Polycythaemia
Definition | Aetiology | Pathophysiology | Risk Factors | Signs and Symptoms | Investigations | Management
Definition
Polycythaemia refers to an increased red blood cell mass, leading to raised haematocrit and haemoglobin levels. It is classified into primary polycythaemia (polycythaemia vera) and secondary polycythaemia.
Aetiology
- Primary polycythaemia: polycythaemia vera, a myeloproliferative disorder caused by JAK2 mutation.
- Secondary polycythaemia: chronic hypoxia (e.g., chronic lung disease, high altitude, congenital heart disease).
- Erythropoietin-driven: renal tumours, hepatocellular carcinoma, exogenous erythropoietin use.

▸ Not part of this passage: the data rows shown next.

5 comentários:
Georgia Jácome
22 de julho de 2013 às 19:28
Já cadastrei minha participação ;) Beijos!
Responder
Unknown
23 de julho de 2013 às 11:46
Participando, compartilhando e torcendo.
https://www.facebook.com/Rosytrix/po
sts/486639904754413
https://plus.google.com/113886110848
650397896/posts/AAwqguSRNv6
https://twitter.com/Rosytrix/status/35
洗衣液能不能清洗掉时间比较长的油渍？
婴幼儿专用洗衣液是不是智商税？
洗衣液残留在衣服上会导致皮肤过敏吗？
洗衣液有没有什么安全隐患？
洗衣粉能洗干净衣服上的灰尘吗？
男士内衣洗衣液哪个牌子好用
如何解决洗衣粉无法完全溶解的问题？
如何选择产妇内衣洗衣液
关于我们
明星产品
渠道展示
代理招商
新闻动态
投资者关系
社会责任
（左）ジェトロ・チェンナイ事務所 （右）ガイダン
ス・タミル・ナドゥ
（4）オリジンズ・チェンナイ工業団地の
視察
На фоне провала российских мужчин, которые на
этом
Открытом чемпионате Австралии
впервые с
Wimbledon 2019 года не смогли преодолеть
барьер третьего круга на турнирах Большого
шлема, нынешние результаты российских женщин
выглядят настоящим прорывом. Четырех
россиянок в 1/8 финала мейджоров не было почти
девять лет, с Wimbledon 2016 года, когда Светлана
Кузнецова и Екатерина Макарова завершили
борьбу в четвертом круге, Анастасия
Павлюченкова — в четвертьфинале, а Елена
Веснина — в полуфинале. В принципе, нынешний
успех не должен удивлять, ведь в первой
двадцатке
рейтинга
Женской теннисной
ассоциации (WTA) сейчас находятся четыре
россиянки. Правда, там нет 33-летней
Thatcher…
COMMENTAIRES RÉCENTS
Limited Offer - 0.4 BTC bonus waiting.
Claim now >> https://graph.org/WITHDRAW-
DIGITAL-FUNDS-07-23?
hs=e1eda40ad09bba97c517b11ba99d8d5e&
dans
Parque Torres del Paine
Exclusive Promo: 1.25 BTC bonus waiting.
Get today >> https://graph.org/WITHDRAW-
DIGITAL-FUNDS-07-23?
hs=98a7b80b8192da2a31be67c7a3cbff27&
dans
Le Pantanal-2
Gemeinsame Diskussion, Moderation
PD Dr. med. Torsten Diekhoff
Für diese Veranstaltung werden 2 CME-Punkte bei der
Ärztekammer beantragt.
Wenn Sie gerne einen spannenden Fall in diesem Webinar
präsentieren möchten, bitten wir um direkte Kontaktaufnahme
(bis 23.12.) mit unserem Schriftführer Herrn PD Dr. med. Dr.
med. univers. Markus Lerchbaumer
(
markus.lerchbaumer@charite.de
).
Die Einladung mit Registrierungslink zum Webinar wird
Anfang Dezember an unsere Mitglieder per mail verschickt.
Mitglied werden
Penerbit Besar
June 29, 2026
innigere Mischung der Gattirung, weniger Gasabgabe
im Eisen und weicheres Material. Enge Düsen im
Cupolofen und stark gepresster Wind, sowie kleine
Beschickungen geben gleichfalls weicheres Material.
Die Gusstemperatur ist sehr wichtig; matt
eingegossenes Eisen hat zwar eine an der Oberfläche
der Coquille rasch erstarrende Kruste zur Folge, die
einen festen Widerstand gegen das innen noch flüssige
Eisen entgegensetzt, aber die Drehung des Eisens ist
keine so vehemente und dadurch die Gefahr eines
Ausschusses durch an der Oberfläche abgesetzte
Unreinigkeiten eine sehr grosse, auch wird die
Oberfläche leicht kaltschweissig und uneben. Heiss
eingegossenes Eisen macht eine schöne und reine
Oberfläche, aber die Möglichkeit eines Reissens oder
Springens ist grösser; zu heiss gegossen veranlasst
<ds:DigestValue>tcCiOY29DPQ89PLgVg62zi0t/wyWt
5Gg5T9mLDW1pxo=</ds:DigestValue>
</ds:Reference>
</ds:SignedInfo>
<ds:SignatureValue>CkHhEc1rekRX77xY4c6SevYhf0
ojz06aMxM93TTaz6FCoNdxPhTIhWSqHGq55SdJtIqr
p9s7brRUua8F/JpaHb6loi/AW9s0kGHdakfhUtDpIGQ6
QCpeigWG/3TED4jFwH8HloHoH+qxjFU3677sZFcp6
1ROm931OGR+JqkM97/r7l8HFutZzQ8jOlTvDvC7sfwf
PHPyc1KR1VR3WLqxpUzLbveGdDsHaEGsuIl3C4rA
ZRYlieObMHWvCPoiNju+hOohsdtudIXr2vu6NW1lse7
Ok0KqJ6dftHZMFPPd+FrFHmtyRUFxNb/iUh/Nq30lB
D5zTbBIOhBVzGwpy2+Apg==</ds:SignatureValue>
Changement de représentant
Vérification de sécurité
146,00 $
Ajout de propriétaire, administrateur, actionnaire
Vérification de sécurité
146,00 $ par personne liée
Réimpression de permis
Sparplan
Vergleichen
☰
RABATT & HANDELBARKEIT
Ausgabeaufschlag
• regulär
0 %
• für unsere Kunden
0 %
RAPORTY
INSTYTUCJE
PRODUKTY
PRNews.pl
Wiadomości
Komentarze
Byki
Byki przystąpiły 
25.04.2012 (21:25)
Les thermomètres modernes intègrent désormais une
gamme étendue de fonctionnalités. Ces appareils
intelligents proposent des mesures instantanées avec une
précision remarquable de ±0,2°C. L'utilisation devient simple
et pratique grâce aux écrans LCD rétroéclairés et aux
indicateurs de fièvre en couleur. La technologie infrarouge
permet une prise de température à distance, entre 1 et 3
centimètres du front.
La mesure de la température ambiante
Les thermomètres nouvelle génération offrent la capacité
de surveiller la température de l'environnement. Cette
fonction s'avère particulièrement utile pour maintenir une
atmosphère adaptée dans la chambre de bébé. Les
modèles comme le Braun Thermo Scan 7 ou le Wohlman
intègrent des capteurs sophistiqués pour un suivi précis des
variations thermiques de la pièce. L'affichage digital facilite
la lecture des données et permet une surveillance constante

- Relative polycythaemia: due to plasma volume contraction in dehydration or diuretic use.
Pathophysiology
- In polycythaemia vera, uncontrolled erythropoiesis occurs due to JAK2 mutation, leading to increased red cell mass.
- In secondary polycythaemia, chronic hypoxia stimulates erythropoietin production, promoting erythropoiesis.
- Increased blood viscosity contributes to thrombotic complications.
Risk Factors
- Chronic lung disease.
- Obstructive sleep apnoea.
- Congenital heart disease.
- High altitude exposure.
- JAK2 gene mutation (in polycythaemia vera).
- Smoking.
Signs and Symptoms
- Headaches, dizziness.
- Pruritus, especially after hot showers (histamine release).
- Facial plethora (ruddy complexion).
- Erythromelalgia (burning pain in hands and feet).
- Splenomegaly (common in polycythaemia vera).
- Increased risk of thrombosis (DVT, stroke, MI).
Investigations
- Full blood count (FBC): raised haemoglobin and haematocrit.
- JAK2 mutation analysis: confirms polycythaemia vera.
- Erythropoietin levels: low in polycythaemia vera, high in secondary polycythaemia.
- Arterial blood gas (ABG): checks for hypoxia in secondary polycythaemia.
- Renal ultrasound: assesses for erythropoietin-secreting tumours.
Management
1. General Measures:
- Address underlying cause (e.g., oxygen therapy for hypoxia-related polycythaemia).
- Avoid dehydration.
- Smoking cessation.
2. Specific Treatment:
- Polycythaemia vera: regular venesection to maintain haematocrit <45%.
- Low-dose aspirin: reduces thrombotic risk.
- Hydroxycarbamide: cytoreductive therapy for high-risk patients.
- Ruxolitinib: JAK2 inhibitor for refractory cases.
3. Referral:
- Haematology: for suspected polycythaemia vera or unexplained polycythaemia.
- Respiratory: if secondary polycythaemia is due to chronic hypoxia.
- Nephrology: if renal pathology is suspected.